Dolly Alderton ha 30 anni quando pubblica “Tutto quello che so sull’amore” e vince il National Book Award. Mi ricordo che la cosa mi sorprese, il titolo sembrava uscito da una rivista patinata per ragazzine e quello che prometteva erano feste, alcool, amiche e cose squillanti.
Io di anni ne avevo pochi meno di adesso ma, anche se non ne ero completamente consapevole, un po’ credevo ancora che i libri migliori fossero quelli seri, contriti, genuflessi. Forse perché anche io ero “una cosa squillante” e pensavo che per questo nessuno mi avrebbe mai preso sul serio. Alderton è stata una delle prime autrici a farmi capire quanto sbagliavo, perché mi ha fatto ridere e mi ha fatto piangere e neanche per un momento ho dubitato che questo fosse un bel libro nonostante lei fosse una scrittrice squillante.
Scrive con ironia e acutezza un memoir che raccoglie i tasselli della sua formazione, parte da quell’età, che non è un numero ma va dal sentirsi “pronto a diventare grande da sempre” a quando temi “il punto di qualche ramo di tutta la sontuosa complessità ramificata della vita” in cui rimarrai bloccato, rinchiuso, incollato.
Questo infatti è un libro pieno di cose che fanno paura. Non parlo di mostri, alieni o case infestate ma di: essere sul punto di cadere, morire, rimanere soli, che tutto cambi anche quando dici che non cambierà nulla, la tua migliore amica che si sposa, non riconoscersi più, non dormire mai più la notte, disinnamorarsi, l’analista che serissimo ti chiede “Perché lei è qui?” (e tu non lo sai o non lo sai dire).

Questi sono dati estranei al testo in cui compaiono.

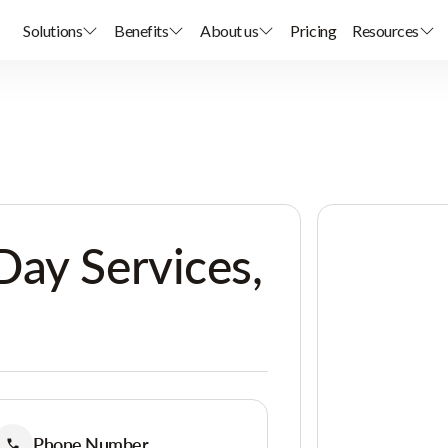
Solutions
Benefits
About us
Pricing
Resources
ay Services,
Phone Number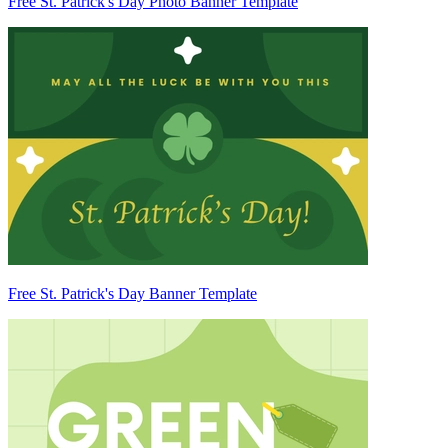
Free St. Patrick's Day Photo Banner Template
Free St. Patrick's Day Banner Template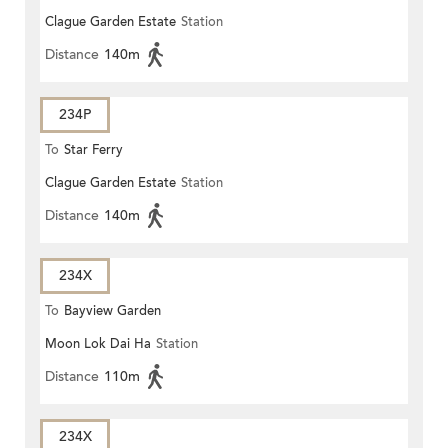
Clague Garden Estate
Station
Distance
140m
234P
To
Star Ferry
Clague Garden Estate
Station
Distance
140m
234X
To
Bayview Garden
Moon Lok Dai Ha
Station
Distance
110m
234X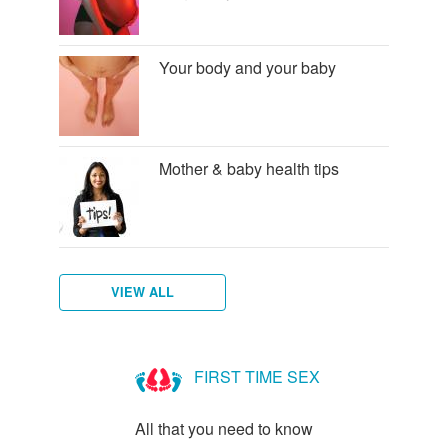
Your body and your baby
Mother & baby health tips
VIEW ALL
Am
I
FIRST TIME SEX
Pregnant?
All that you need to know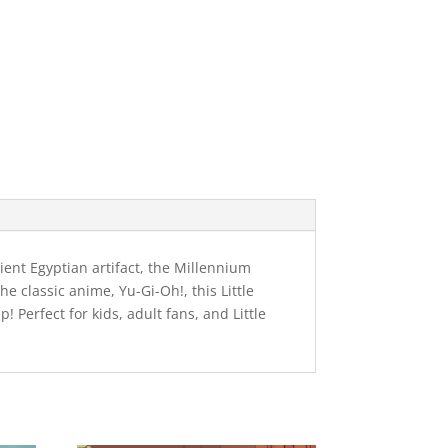
ent Egyptian artifact, the Millennium
e classic anime, Yu-Gi-Oh!, this Little
Perfect for kids, adult fans, and Little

Ma mostra anche la ricerca di una giovane donna per il suo antidoto personale a questi incubi, raccontata e ascoltata senza giudizi. E lo trova, questo antidoto, è lo stesso delle riviste patinate per ragazzine: l’amore. Quell’amore romantico che Alderton qui decostruisce e poi rimpasta con ricette, errori e tentativi, ma anche quell’amore che impara a custodire e di cui l’intero libro è un’ode: per gli amici, per la famiglia che ti crei crescendo.